F1i's Driver Ratings for the 2023 Australian GP

Lance Stroll (P4, 12 pts): 8/10
There's been so much attention on Fernando Alonso's return to success in the first races of 2023 that it's been easy to overlook Lance Stroll, but the Canadian had been in good form and proved just how good the Aston Martin package is this year as a whole, and not just all down to Alonso's singular talents behind the wheel. While he had a subdued time in practice on Friday he was in the top ten in FP3 and duly progressed to the final round of qualifying to pick up sixth place on the grid for Sunday's race. He was unexpectedly ambushed by Alex Albon in the opening corner but had good fortune with the timing of the red flag to make his pit stop, and after that tucked in to sixth running between Carlos Sainz and Pierre Gasly ahead, and Nico Hulkenberg and Sergio Perez behind, all of them part of a DRS train that was being held up by Lewis Hamilton preserving his tyres in second place. With Gasly wiped out in the last but one restart and Sainz penalised for spinning Alonso, Stroll emerged from the afternoon with a very decent fourth place. Many had expected Stroll to be blown away and embarrassed by having Alonso as his team mate this year: so far, that's absolutely not happening.

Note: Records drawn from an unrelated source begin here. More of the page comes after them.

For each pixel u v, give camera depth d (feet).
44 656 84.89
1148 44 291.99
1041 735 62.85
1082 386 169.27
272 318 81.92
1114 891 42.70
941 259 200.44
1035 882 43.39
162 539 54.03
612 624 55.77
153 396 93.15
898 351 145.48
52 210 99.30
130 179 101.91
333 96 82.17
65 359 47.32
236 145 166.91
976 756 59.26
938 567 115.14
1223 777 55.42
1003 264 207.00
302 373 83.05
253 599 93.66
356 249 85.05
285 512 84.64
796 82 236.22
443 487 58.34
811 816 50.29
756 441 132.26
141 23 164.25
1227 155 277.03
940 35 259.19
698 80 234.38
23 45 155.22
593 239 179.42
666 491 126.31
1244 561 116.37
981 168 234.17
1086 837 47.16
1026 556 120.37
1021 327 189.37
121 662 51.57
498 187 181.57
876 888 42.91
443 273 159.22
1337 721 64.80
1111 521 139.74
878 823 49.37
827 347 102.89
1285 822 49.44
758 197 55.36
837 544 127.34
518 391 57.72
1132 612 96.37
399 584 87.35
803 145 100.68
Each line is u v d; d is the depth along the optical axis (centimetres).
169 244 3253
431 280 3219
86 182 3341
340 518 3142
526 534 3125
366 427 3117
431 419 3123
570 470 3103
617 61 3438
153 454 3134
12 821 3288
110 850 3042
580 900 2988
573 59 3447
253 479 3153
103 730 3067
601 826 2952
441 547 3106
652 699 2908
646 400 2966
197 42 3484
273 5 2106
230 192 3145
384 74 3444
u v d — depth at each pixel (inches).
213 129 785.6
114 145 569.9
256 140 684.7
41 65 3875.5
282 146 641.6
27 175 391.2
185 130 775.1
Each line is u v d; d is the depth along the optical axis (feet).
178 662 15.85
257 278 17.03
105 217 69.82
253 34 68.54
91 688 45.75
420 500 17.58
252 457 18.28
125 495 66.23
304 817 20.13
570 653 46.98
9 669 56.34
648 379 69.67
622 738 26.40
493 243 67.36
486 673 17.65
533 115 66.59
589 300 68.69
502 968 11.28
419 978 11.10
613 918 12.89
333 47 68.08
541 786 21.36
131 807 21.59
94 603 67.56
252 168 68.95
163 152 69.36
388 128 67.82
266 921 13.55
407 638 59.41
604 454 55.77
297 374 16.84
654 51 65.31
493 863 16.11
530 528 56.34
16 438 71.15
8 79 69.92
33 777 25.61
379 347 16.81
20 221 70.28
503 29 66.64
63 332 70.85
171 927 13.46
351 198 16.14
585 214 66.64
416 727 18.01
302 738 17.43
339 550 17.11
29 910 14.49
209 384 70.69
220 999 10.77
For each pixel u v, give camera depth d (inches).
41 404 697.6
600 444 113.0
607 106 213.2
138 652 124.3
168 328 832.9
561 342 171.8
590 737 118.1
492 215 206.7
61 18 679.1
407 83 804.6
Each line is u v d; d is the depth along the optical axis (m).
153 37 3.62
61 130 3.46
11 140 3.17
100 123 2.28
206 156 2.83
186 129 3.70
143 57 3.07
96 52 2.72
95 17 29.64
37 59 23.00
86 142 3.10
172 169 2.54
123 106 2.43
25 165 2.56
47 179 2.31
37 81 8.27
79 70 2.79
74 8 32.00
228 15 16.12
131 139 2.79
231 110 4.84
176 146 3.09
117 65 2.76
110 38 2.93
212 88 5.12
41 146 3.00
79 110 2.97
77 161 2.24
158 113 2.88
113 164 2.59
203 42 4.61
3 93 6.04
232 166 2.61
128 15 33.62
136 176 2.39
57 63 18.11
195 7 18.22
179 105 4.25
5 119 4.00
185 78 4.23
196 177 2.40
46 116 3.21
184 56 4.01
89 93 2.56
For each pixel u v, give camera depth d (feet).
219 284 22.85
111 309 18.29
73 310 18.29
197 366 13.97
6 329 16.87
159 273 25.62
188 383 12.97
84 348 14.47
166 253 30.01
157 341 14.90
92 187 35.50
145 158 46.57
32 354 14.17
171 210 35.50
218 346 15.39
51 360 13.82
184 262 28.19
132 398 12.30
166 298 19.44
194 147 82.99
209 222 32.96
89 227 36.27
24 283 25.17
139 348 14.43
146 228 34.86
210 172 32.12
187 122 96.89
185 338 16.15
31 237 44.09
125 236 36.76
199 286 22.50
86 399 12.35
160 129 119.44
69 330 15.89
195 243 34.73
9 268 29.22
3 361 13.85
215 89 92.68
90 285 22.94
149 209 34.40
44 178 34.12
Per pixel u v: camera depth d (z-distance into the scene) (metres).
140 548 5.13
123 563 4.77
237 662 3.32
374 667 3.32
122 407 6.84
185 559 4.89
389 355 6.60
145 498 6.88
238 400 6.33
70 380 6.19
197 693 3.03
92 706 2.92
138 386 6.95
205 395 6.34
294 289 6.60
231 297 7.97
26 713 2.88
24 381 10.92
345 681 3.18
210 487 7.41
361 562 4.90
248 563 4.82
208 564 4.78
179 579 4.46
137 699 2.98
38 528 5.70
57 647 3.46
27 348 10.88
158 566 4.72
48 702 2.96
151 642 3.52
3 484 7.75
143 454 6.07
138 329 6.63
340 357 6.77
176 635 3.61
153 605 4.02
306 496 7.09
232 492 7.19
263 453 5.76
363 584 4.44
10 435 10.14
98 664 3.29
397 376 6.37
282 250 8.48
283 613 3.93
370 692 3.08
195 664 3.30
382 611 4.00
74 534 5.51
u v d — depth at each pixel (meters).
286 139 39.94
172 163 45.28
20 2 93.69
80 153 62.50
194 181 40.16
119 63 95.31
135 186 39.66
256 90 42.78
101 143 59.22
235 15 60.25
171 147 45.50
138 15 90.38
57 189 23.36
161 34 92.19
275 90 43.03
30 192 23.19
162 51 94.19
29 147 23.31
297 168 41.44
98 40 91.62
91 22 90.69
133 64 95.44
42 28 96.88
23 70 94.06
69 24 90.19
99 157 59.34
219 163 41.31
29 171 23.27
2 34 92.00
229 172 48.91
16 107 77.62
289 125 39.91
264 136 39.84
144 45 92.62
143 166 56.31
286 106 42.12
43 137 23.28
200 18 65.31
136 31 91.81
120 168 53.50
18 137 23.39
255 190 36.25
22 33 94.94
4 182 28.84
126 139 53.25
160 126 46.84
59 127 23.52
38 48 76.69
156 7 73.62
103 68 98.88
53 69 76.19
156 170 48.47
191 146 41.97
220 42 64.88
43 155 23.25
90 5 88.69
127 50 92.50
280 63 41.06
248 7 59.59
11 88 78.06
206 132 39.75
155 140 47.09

Fernando Alonso (P3, 15 pts): 9/10
Three races into 2023 and Fernando Alonso has notched up three podium positions in third place. You certainly can't knock the guy's consistency! Moreover he looks like a kid in a candy store: he might be the oldest driver on the grid but he's projecting more energy and enthusiasm than rookies almost half his age. Moreover there's a renewed swagger and confident to him, to the point where - when he topped the times at the end of Friday's practice sessions - the look on his face was more "of course, what do you expect?" rather than "wow!". He wasn't so happy to lose out to both Mercedes drivers in qualifying, and will have been distinctly irked to be ambushed by Carlos Sainz at the start of the race itself, but being out on track on Sunday is Alonso's happy place and once the pit stops were out of the way he was back in third and a podium never looked in doubt. He tried everything to upgrade third to second by piling the pressure on Lewis Hamilton but in the end he recognised that his fellow former world champion was never going to break or bend. There was a scare when he was tipped into a spin at the penultimate restart, but his appeals for a grid reset were heard by race control and he was put back in the top three for the finish, after another roller coaster ride.